David Coulson, 55, did not see his family for the two decades he spent behind bars. But they were ready to welcome him home last month, starting with a surprise reunion. “I was just bawling and torn up, and my daughter runs up and hugs me and is like: ‘You big ol’ crybaby!’” he said. “The grandkids accepted me with open arms. It was like I never left.”

For the last 20 years, Coulson had been serving a life sentence, with little hope of ever coming home. His crime was stealing $14. At the time of the 2002 offense, in which he took loose change from an unlocked garage, Coulson, then 35, was living on the streets of Long Beach and deep in the throes of drug addiction. He was also struggling with mental illnesses.

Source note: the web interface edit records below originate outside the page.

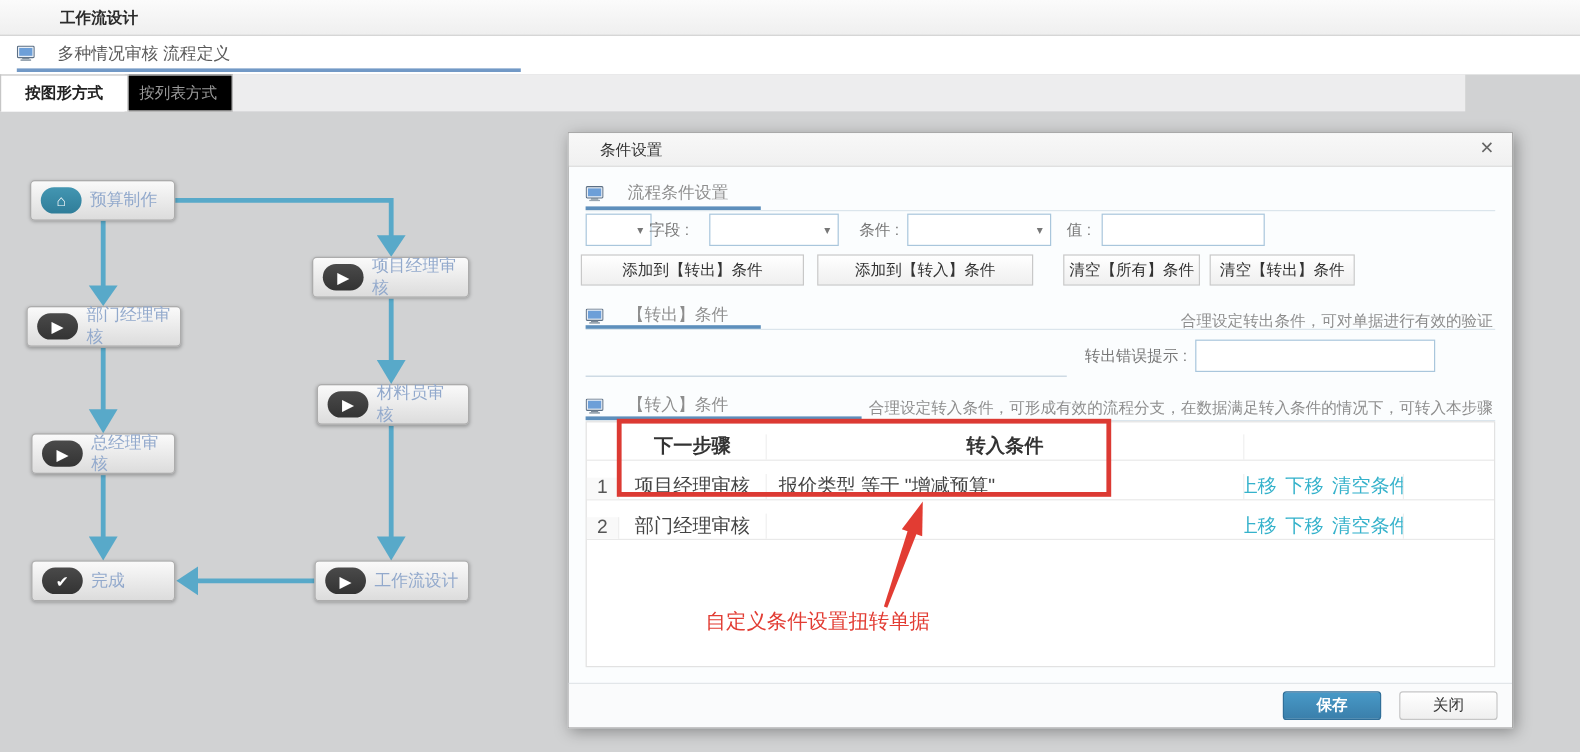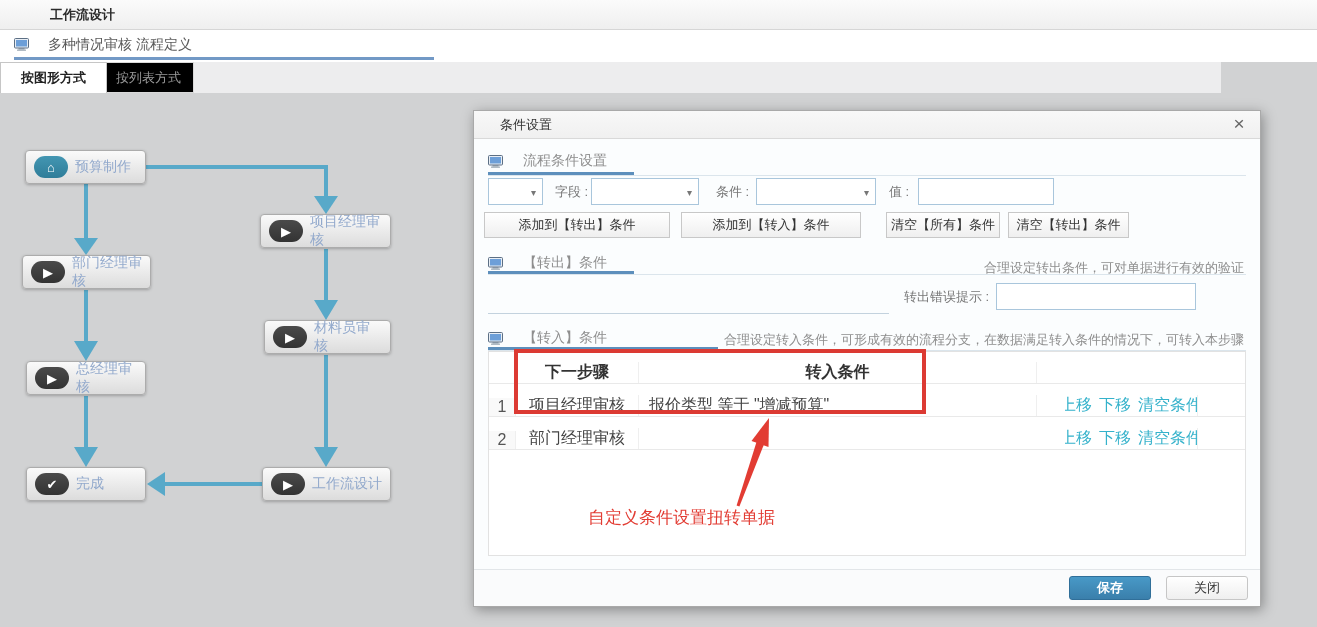--- a/index.html
+++ b/index.html
@@ -55,21 +55,21 @@
   
   #in-table { position:absolute; left:14px; top:240px; width:758px; height:205px; background:#fff; border:1px solid #e2e2e2; }
   .trow { display:flex; width:100%; border-bottom:1px solid #e9e9e9; font-size:16px; color:#444;align-items:flex-end; }
   .trow.head { height:32px; font-weight:bold; color:#333; }
   .trow.body { height:33px; }
   .tcell { display:flex; align-items:center; justify-content:center; border-right:1px solid #efefef; overflow:hidden; white-space:nowrap; }
   .c-num { width:27px; background:#f3f3f3; color:#555; }
   .trow.body .c-num { background:#f9f9f9; }
   .c-step { width:123px; }
   .c-cond { width:398px; justify-content:flex-start; padding-left:10px; }
-  .c-act { width:133px; gap:7px;margin-left:28px; }
+  .c-act { width:133px; gap:7px; }
   .c-last { flex:1; border-right:none; }
   .act-link { color:#35b2cb; cursor:pointer; }
 
   
   #anno-rect { position:absolute; left:40px; top:238px; width:412px; height:65px; border:4px solid #dc3a33; z-index:5; pointer-events:none; }
   #anno-text { position:absolute; left:114px; top:395px; font-size:17px; color:#e23c33; z-index:6; white-space:nowrap; }
   #anno-arrow { position:absolute; left:0; top:0; width:788px; height:497px; z-index:6; pointer-events:none; }
 
   
   #dlg-footer { position:absolute; left:0; bottom:0; width:100%; height:37px; background:#fafbfc; border-top:1px solid #e2e6e9; }
@@ -173,21 +173,21 @@
         <rect x="3" y="11.4" width="9" height="1.4" rx="0.5" fill="#98a5b1"></rect>
       </svg>
       <span>流程条件设置</span>
     </div>
     <div class="gray-rule" style="left:14px;top:64px;width:758px;"></div>
     <div class="blue-rule" style="left:14px;top:61px;width:146px;"></div>
 
     <div class="sel" style="left:14px;top:67px;width:55px;">
       <span class="caret">▾</span>
     </div>
-    <div class="flabel" style="left:81px;top:67px;">字段 :</div>
+    <div class="flabel" style="left:67px;top:67px;">字段 :</div>
     <div class="sel" style="left:117px;top:67px;width:108px;">
       <span class="caret">▾</span>
     </div>
     <div class="flabel" style="left:242px;top:67px;">条件 :</div>
     <div class="sel" style="left:282px;top:67px;width:120px;">
       <span class="caret">▾</span>
     </div>
     <div class="flabel" style="left:415px;top:67px;">值 :</div>
     <input class="txt" style="left: 444px; top: 67px; width: 136px;" value="">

Climate check: Europe’s climate warming at twice rate of global average, says report

Flooding in the Wye valley, England, after Storm Dennis in 2020
Flooding in the Wye valley, England, after Storm Dennis in 2020. Photograph: Christopher Furlong/Getty Images

Temperatures in Europe have increased at more than twice the global average in the last 30 years, according to a report from the World Meteorological Organization (WMO). The effects of this warming are already being seen, with droughts, wildfires and ice melts taking place across the continent. The European State of the Climate report warns that as the warming trend continues, exceptional heat, wildfires and floods will affect society, economies and ecosystems. From 1991 to 2021, temperatures in Europe have warmed at an average rate of about 0.5C a decade.

Last Thing: The one where Justin Trudeau gets his head kicked in by Matthew Perry

Matthew Perry
From romancing Julia Roberts via fax to 6,000 AA meetings, plus some truly harrowing health catastrophes, Matthew Perry’s autobiography is a bombshell read. Photograph: Matt Sayles/AP

Matthew Perry’s memoir Friends, Lovers and the Big Terrible Thing is an unflinching and often harrowing must-read for 90s pop-culture fans. But there are amusing bits. When he is a child, his single mother starts working as a press aide to the Canadian prime minister, Pierre Trudeau (Justin’s dad), remarries and moves briefly to Toronto, when 10-year-old Perry starts acting up, smoking, getting bad grades and even beating up young Justin Trudeau (“I decided to end my argument with him when he was put in charge of an entire army”).